India is expected to lobby hard with a non-committal China next week in its bid to win over the Communist state's backing for the Indo-US nuclear deal ahead of the August 1, International Atomic Energy Agency meeting to consider New Delhi's case.
The Indian side is in contact with China to firm up a meeting for Minister of State in the Prime Minister's Office, Prithviraj Chavan, for seeking Beijing's support on the deal but no date has yet been fixed.
"We are still in the process of working out," official sources said.
The meeting is likely to be held early next week as the IAEA is to meet on August 1.
Chavan last visited China in October 2007 as part of the delegation of Congress President Sonia Gandhi, who was on a visit to the Communist nation at the invitation of Chinese President Hu Jintao in his capacity as the ruling Communist Party of China's general secretary.
China, a member of the IAEA and the 45-member Nuclear Suppliers Group, has so far maintained studious ambivalence on its position on support for the deal, to which Pakistan has raised objections on the ground that it would trigger a nuclear arms race in South Asia.

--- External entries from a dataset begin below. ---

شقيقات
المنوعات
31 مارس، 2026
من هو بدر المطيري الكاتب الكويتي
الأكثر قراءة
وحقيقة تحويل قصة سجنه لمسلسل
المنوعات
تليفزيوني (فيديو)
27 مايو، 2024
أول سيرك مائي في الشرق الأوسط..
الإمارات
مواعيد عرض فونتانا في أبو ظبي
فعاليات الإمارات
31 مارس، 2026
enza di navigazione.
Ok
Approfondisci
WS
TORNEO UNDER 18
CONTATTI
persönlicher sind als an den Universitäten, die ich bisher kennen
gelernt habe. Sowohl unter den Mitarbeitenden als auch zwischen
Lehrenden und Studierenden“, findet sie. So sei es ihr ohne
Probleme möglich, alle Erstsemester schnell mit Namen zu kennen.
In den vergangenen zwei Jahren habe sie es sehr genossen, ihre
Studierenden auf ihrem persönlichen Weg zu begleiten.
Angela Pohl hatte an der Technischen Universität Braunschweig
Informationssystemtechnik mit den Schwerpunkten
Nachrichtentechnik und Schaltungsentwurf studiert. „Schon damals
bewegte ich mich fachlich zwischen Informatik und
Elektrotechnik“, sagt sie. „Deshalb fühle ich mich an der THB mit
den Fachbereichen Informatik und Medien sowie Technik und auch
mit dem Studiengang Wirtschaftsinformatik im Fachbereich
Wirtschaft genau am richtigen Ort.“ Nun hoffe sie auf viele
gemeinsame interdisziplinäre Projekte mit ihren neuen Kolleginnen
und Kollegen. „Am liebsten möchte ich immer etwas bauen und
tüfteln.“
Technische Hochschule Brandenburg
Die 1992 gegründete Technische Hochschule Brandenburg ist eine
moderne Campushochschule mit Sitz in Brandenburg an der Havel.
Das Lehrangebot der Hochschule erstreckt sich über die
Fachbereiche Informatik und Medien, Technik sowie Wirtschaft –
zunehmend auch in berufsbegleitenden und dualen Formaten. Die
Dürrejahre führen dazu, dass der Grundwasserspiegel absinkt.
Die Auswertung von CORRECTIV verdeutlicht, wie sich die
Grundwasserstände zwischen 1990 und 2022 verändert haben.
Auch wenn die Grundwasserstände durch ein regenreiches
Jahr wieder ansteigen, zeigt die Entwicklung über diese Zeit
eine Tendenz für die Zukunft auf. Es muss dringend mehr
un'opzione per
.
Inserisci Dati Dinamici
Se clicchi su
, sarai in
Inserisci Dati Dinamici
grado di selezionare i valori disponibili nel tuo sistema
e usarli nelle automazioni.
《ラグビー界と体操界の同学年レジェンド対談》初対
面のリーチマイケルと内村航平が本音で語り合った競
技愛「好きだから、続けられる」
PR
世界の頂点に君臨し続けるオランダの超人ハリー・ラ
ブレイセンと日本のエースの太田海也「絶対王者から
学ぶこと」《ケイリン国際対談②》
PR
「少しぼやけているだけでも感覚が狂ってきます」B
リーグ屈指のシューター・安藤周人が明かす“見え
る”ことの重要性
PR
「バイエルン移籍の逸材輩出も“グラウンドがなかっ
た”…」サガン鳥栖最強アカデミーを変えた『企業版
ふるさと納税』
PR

Pakistan, China's "all weather ally", is also pushing for a deal similar to India's with the US while Beijing has already assisted it in building two nuclear reactors.
Beijing says it is studying the India-specific IAEA safeguards agreement. "China is studying the draft safeguards agreement between India and IAEA. The relevant study work is still going on," was all the foreign ministry willing to say on Tuesday to a pointed query on whether it would or would not support the deal.
But, China had earlier hinted it might not be an impediment to the deal, which would have to win the approval of the IAEA and waiver from NSG to pave the way for New Delhi to engage in nuclear commerce with the international community.
After Prime Minister Manmohan Singh's meeting with Chinese President Hu Jintao on the sidelines of the G-8 summit early this month, India had expressed confidence there would be "no difficulty" from Beijing when the case goes before the NSG.
Beijing has however softened on its initial position after the deal was signed when the ruling Communist Party of China had in clear cut terms charged that it was of "double standards" and said it was damaging to the "existing non-proliferation system."
India, pursuing the deal with renewed vigour after the United Progressive Alliance government won the confidence vote in Parliament, is sending delegations to some other NSG members also to take them on board over the deal.